Cleaning the Sentiment140 data#
The Sentiment140 dataset is a collection of 1.6 million tweets that have been tagged as either positive or negative.
Before we clean it, a question: how'd they get so many tagged tweets? If you poke around on their documentation, the answer is hiding right here:
In our approach, we assume that any tweet with positive emoticons, like :), were positive, and tweets with negative emoticons, like :(, were negative.

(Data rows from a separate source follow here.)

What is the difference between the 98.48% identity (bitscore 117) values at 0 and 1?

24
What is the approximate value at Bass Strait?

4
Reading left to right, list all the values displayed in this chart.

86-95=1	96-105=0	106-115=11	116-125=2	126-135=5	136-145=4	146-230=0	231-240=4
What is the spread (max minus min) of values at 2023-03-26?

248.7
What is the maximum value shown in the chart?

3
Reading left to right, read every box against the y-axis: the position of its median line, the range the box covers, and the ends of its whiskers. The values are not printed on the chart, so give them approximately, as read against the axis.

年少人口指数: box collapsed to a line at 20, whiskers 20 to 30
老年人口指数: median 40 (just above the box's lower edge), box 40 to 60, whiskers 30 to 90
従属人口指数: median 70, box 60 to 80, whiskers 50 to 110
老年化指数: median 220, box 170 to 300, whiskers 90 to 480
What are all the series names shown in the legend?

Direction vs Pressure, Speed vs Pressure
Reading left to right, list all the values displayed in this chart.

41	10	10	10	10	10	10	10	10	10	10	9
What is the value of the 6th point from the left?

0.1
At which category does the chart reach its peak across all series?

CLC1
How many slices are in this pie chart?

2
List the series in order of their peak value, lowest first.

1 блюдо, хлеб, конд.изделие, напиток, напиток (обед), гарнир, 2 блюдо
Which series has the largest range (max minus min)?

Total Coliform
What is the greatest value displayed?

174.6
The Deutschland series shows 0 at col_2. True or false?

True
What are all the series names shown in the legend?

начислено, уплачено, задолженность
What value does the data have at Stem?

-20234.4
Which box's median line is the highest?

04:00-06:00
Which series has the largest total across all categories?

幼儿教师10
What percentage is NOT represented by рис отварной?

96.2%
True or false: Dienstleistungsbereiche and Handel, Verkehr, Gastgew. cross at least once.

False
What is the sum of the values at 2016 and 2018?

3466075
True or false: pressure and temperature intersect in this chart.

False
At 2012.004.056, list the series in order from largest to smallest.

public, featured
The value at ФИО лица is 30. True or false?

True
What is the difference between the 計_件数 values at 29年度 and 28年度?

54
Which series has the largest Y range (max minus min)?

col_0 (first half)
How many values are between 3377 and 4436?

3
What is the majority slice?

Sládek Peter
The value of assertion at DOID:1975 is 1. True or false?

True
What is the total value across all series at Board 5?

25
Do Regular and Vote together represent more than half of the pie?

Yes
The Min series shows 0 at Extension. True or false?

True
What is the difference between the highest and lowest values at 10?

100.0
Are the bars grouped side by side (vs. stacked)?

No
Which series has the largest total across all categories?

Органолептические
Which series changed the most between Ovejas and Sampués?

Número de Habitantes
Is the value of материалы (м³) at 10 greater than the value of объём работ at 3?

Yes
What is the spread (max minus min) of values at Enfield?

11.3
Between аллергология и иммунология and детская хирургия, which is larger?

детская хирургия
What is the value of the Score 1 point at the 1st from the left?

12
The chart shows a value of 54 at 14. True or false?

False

That's a good thing to discuss later, but for now let's just clean it up. In this notebook we'll be removing columns we don't want, and standardizing the sentiment column.
Read the tweets in#
import pandas as pd
df = pd.read_csv("data/training.1600000.processed.noemoticon.csv",
names=['polarity', 'id', 'date', 'query', 'user', 'text'],
encoding='latin-1')
df.head()
Update polarity#
Right now the polarity
column is 0
for negative, 4
for positive. Let's change that to 0
and 1
to make things a little more reasonably readable.
df.polarity.value_counts()
df.polarity = df.polarity.replace({0: 0, 4: 1})
df.polarity.value_counts()
Remove unneeded columns#
We don't need all those columns! Let's get rid of the ones that won't affect the sentiment.
df = df.drop(columns=['id', 'date', 'query', 'user'])
df.head()
Sample#
To make the filesize a little smaller and pandas a little happier, let's knock this down to 500,000 tweets.
df = df.sample(n=500000)
df.polarity.value_counts()
df.to_csv("data/sentiment140-subset.csv", index=False)
Review#
In this section, we cleaned up the Sentiment140 tweet dataset. Sentiment140 is a collection of 1.6 million tweets that are marked as either positive or negative sentiment.